◆ Directions for this task ◆
Pictures are to be left out, and the rest of the records reproduced exactly.

◆ Stored dataset items ◆
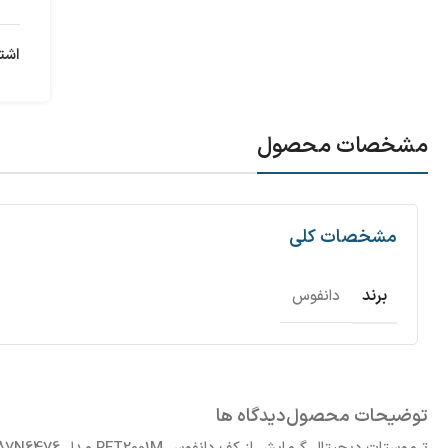
اشت
مشخصات محصول
مشخصات کلی
برند
دانفوس
توضیحات محصول
دیدگاه ها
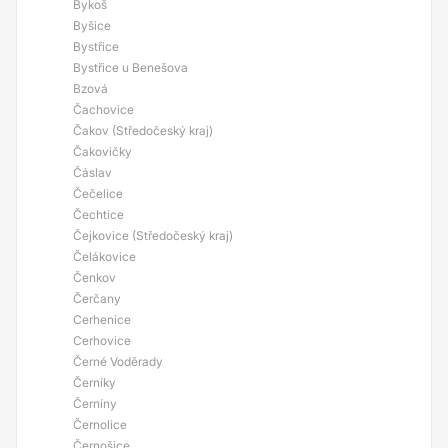
Bykoš
Byšice
Bystřice
Bystřice u Benešova
Bzová
Čachovice
Čakov (Středočeský kraj)
Čakovičky
Čáslav
Čečelice
Čechtice
Čejkovice (Středočeský kraj)
Čelákovice
Čenkov
Čerčany
Cerhenice
Cerhovice
Černé Voděrady
Černíky
Černíny
Černolice
Černošice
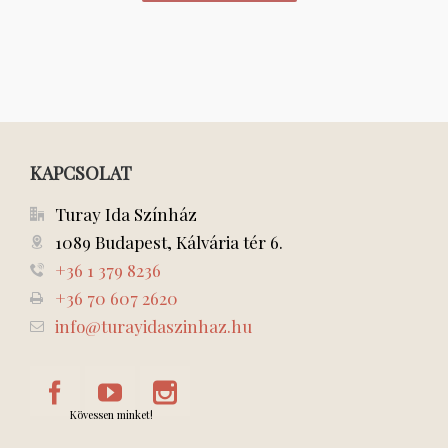
KAPCSOLAT
Turay Ida Színház
1089 Budapest, Kálvária tér 6.
+36 1 379 8236
+36 70 607 2620
info@turayidaszinhaz.hu
Kövessen minket!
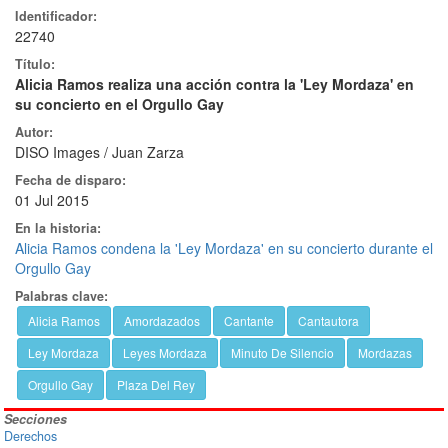
Identificador:
22740
Título:
Alicia Ramos realiza una acción contra la 'Ley Mordaza' en
su concierto en el Orgullo Gay
Autor:
DISO Images / Juan Zarza
Fecha de disparo:
01 Jul 2015
En la historia:
Alicia Ramos condena la 'Ley Mordaza' en su concierto durante el
Orgullo Gay
Palabras clave:
Alicia Ramos
Amordazados
Cantante
Cantautora
Ley Mordaza
Leyes Mordaza
Minuto De Silencio
Mordazas
Orgullo Gay
Plaza Del Rey
Secciones
Derechos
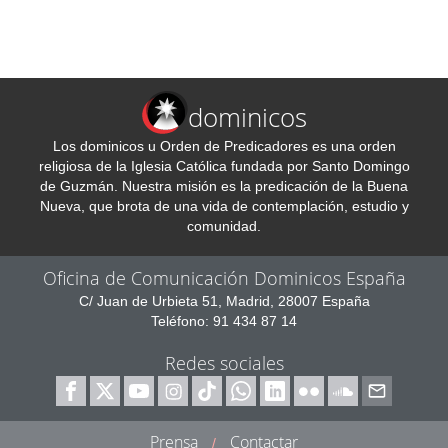
dominicos
Los dominicos u Orden de Predicadores es una orden
religiosa de la Iglesia Católica fundada por Santo Domingo
de Guzmán. Nuestra misión es la predicación de la Buena
Nueva, que brota de una vida de contemplación, estudio y
comunidad.
Oficina de Comunicación Dominicos España
C/ Juan de Urbieta 51, Madrid, 28007 España
Teléfono: 91 434 87 14
Redes sociales
Prensa
Contactar
/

◆ Answer box ◆
اشت
مشخصات محصول
مشخصات کلی
برند
دانفوس
توضیحات محصول
دیدگاه ها
Bykoš
Byšice
Bystřice
Bystřice u Benešova
Bzová
Čachovice
Čakov (Středočeský kraj)
Čakovičky
Čáslav
Čečelice
Čechtice
Čejkovice (Středočeský kraj)
Čelákovice
Čenkov
Čerčany
Cerhenice
Cerhovice
Černé Voděrady
Černíky
Černíny
Černolice
Černošice
KAPCSOLAT
Turay Ida Színház
1089 Budapest, Kálvária tér 6.
+36 1 379 8236
+36 70 607 2620
info@turayidaszinhaz.hu
Kövessen minket!
Identificador:
22740
Título:
Alicia Ramos realiza una acción contra la 'Ley Mordaza' en
su concierto en el Orgullo Gay
Autor:
DISO Images / Juan Zarza
Fecha de disparo:
01 Jul 2015
En la historia:
Alicia Ramos condena la 'Ley Mordaza' en su concierto durante el
Orgullo Gay
Palabras clave:
Alicia Ramos
Amordazados
Cantante
Cantautora
Ley Mordaza
Leyes Mordaza
Minuto De Silencio
Mordazas
Orgullo Gay
Plaza Del Rey
Secciones
Derechos
dominicos
Los dominicos u Orden de Predicadores es una orden
religiosa de la Iglesia Católica fundada por Santo Domingo
de Guzmán. Nuestra misión es la predicación de la Buena
Nueva, que brota de una vida de contemplación, estudio y
comunidad.
Oficina de Comunicación Dominicos España
C/ Juan de Urbieta 51, Madrid, 28007 España
Teléfono: 91 434 87 14
Redes sociales
Prensa
Contactar
/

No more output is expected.